David Thirdkill

Personal information
- Born: April 12, 1960 (age 65) St. Louis, Missouri, U.S.
- Listed height: 6 ft 7 in (2.01 m)
- Listed weight: 196 lb (89 kg)

Career information
- High school: Soldan (St. Louis, Missouri)
- College: College of Southern Idaho (1978–1979); Bradley (1979–1982);
- NBA draft: 1982: 1st round, 15th overall pick
- Drafted by: Phoenix Suns
- Playing career: 1982–1996
- Position: Small forward / shooting guard
- Number: 40, 22, 21, 45

Career history
- 1982–1983: Phoenix Suns
- 1983–1984: Detroit Pistons
- 1985: Milwaukee Bucks
- 1985: San Antonio Spurs
- 1985–1986: Boston Celtics
- 1986–1987: Tanduay Rhum Masters
- 1988: Purefoods TJ Hotdogs
- 1987–1988: Rochester Flyers
- 1989: Virtus Roma
- 1989–1990: Chorale Roanne Basket
- 1991–1994: Hapoel Tel Aviv
- 1994–1995: Hapoel Holon
- 1995–1996: Bnei Herzelia

Career highlights
- CBA All-Star (1988); NBA champion (1986); Israeli Basketball Premier League MVP (1993); Israeli Cup Champion (1993); PBA Champion (1987 Open); PBA Best Import of the Conference (1987 Open); 2× Second-team All-MVC (1981, 1982);
- Stats at NBA.com
- Stats at Basketball Reference

= David Thirdkill =

American basketball player (born 1960)

David Thirdkill (born April 12, 1960) is an American former professional basketball player. He played in the NBA, and was the 1993 Israeli Basketball Premier League MVP.

==NBA career==
He was selected by the Phoenix Suns in the first round (15th overall) of the 1982 NBA draft. A 6 ft 7 in small forward from the College of Southern Idaho and Bradley University, Thirdkill played in five NBA seasons from 1982 to 1987.

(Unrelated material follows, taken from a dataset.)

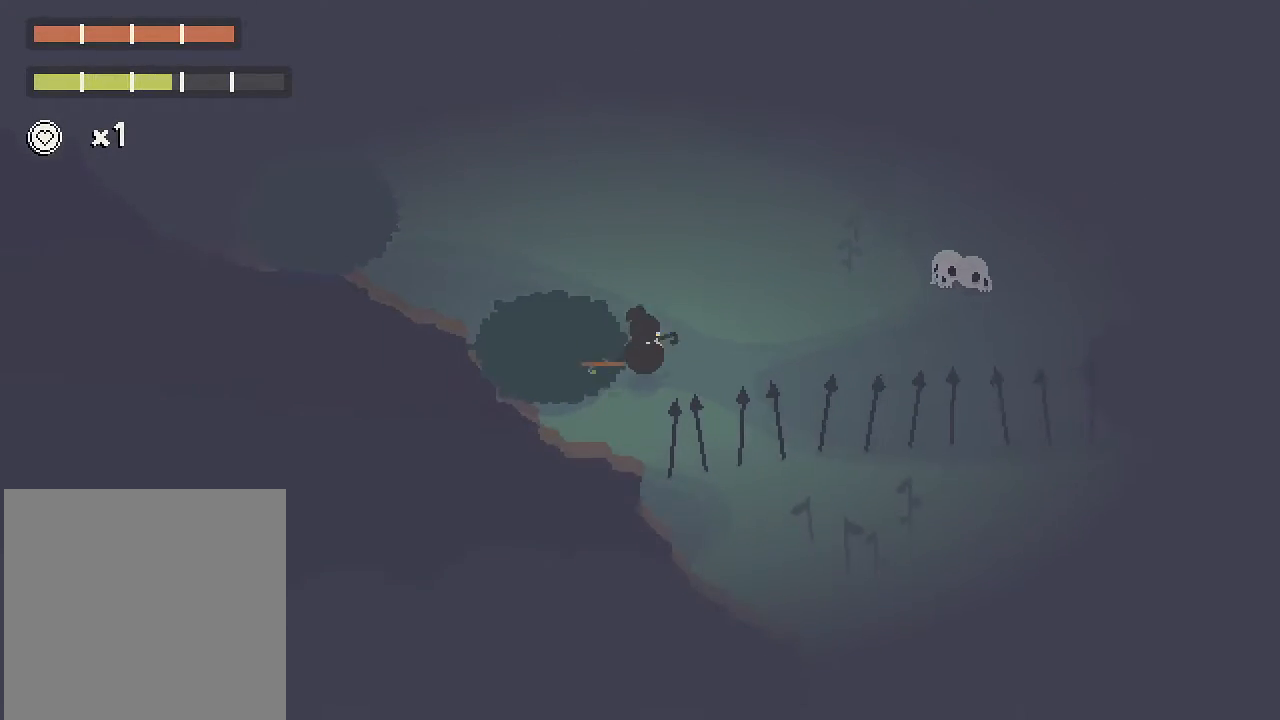
{"buttons": ["R2"], "left_stick": "down", "right_stick": "down", "button_events": []}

Born in St. Louis, Missouri and nicknamed "The Sheriff", he played for the Suns, Detroit Pistons, Milwaukee Bucks, San Antonio Spurs and Boston Celtics. On January 24, 1986, he scored a career-high 20 points and grabbed a career-high 8 rebounds in a 135–114 win over the Golden State Warriors. He earned a championship ring with the 1985–86 Celtics.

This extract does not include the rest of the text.